— Material for the task —
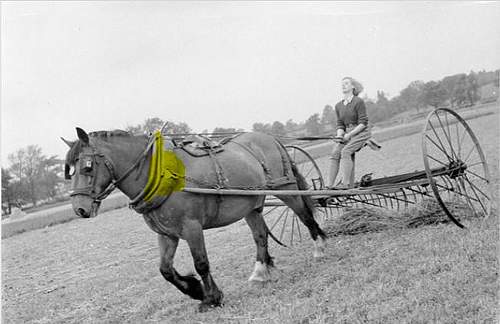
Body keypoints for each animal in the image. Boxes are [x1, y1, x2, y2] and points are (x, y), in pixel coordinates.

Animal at [61, 126, 328, 312]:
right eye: (68, 170)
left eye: (87, 167)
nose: (79, 209)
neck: (161, 173)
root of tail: (268, 138)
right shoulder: (166, 233)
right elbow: (165, 270)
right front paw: (195, 290)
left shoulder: (191, 227)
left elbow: (201, 263)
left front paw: (211, 298)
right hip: (251, 205)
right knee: (260, 235)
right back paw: (260, 272)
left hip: (287, 189)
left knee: (305, 216)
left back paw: (320, 249)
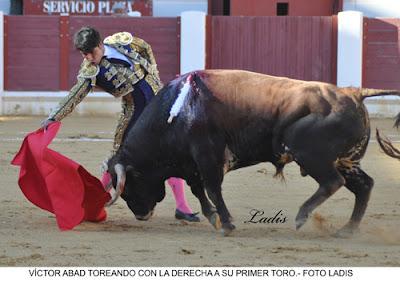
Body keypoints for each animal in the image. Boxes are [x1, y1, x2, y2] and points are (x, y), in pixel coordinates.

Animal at [107, 70, 400, 236]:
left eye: (128, 185)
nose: (141, 215)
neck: (177, 111)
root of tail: (354, 92)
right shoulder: (191, 163)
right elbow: (198, 190)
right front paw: (213, 217)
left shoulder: (207, 157)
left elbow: (212, 188)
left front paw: (226, 223)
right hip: (346, 160)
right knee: (364, 185)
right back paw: (347, 230)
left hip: (312, 155)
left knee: (332, 182)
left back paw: (302, 216)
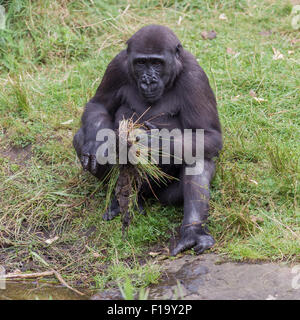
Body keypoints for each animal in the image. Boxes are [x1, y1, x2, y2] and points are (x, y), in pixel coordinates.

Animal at [73, 24, 223, 255]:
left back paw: (193, 231)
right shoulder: (117, 65)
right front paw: (99, 144)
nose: (148, 80)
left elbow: (208, 135)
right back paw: (121, 200)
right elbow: (98, 105)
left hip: (162, 195)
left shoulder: (195, 77)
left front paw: (153, 143)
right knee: (82, 136)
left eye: (157, 63)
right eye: (141, 63)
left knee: (198, 157)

— Work required —
Print, exactly as written, the lines above from the first one to the one containing "left shoulder: (191, 227)". Leave out pictures.

— Response box —
Body keypoints for each animal in the image. Boxes are [x1, y1, x2, y2] and points are (x, y), in pixel coordinates.

Animal at [61, 126, 328, 312]:
right eye: (68, 170)
left eye: (87, 167)
nose: (79, 209)
neck: (161, 173)
root of tail: (268, 138)
right shoulder: (166, 233)
right elbow: (165, 270)
right front paw: (195, 290)
left shoulder: (191, 227)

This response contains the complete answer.